TUNIS: After four years working “under fire” and interviewing almost 50,000 witnesses, Tunisia’s commission tasked with serving justice to victims of half a century of dictatorship is poised to submit its recommendations.

Set up in 2014 following the 2011 revolution and in the wake of dictator Zine El Abidine Ben Ali’s fall, the Truth and Dignity Institute has a mission to “reveal the truth about the human rights violations” in Tunisia between 1955 and 2013.

In its final act, the commission will submit its recommendations to Tunisia’s leadership.

The first version is to be delivered at a public event on Friday and Saturday, before the full report is submitted by Dec. 31.

The government, with the assistance of a parliamentary follow-up committee, will have one year to draw up an action plan based on the recommendations.

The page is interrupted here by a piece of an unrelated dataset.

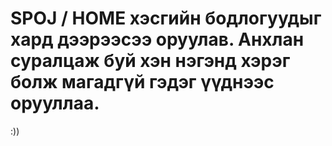 # SPOJ / HOME хэсгийн бодлогуудыг хард дээрээсээ оруулав. Анхлан суралцаж буй хэн нэгэнд хэрэг болж магадгүй гэдэг үүднээс орууллаа.  

:))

The commission’s task was to collect and disseminate testimonies, send some of those suspected of rape, murder, torture or corruption to specialised courts, and recommend measures to prevent any recurrence.

Operating in the only Arab Spring country which has kept to a democratic path since the 2011 revolt, its mandate has also been to seek national reconciliation through a revival of the North African state’s collective memory.

The commission, whose mandate was extended in the spring until the end of 2018, has been studying more than 60,000 complaints and has this year sent dozens of cases to the courts.

Over the past four years, the panel has heard harrowing testimony from victims of torture in jail, some of which has been aired to large television audiences.

“From the very start we’ve worked under fire and come up against difficulties, due to the absence of political will,” commission official Khaled Krichi told AFP.

He said demands for the handover of judicial cases involving corruption had been rejected, as well as for archive materials from the Interior Ministry on prisoners who had suffered torture.

A contested amnesty law passed in 2017 cleared some officials suspected of administrative corruption.

The commission also faced political resistance with the return of former regime leaders to power, internal disputes as well as the lack of cooperation by state institutions.

Thirteen specialized courts have been set up and started work at the end of May on dozens of cases submitted by the commission.

Twenty trials are underway, mostly of victims of the 2011 revolution and of radical and leftist opposition figures tortured under the rule of Ben Ali or his predecessor Habib Bourguiba.

Krichi said settlements have been reached in 10 cases of financial corruption involving former regime figures, including that of Slim Chiboub, a son-in-law of Ben Ali, who has agreed to pay back 307 million dinars ($113 million).

The state, however, faced with accusations of torture and sexual violence, has rejected 1,000 demands for “reconciliation” with the victims. A row has also broken out over compensation cases, with members of Parliament claiming the costs would bankrupt the state and that many claims were designed to benefit supporters of extremist movement Ennahdha.

At the end of November, the commission drew up criteria for compensation that exclude those with post-2011 government or parliamentary posts.

Around 25,000 people are eligible to compensation from the Al-Karama (Dignity) Fund established in 2014, according to Krichi.

It is being financed by donations, a percentage of the funds recovered through settlements and a one-time government grant of 10 million dinars ($3.7 million).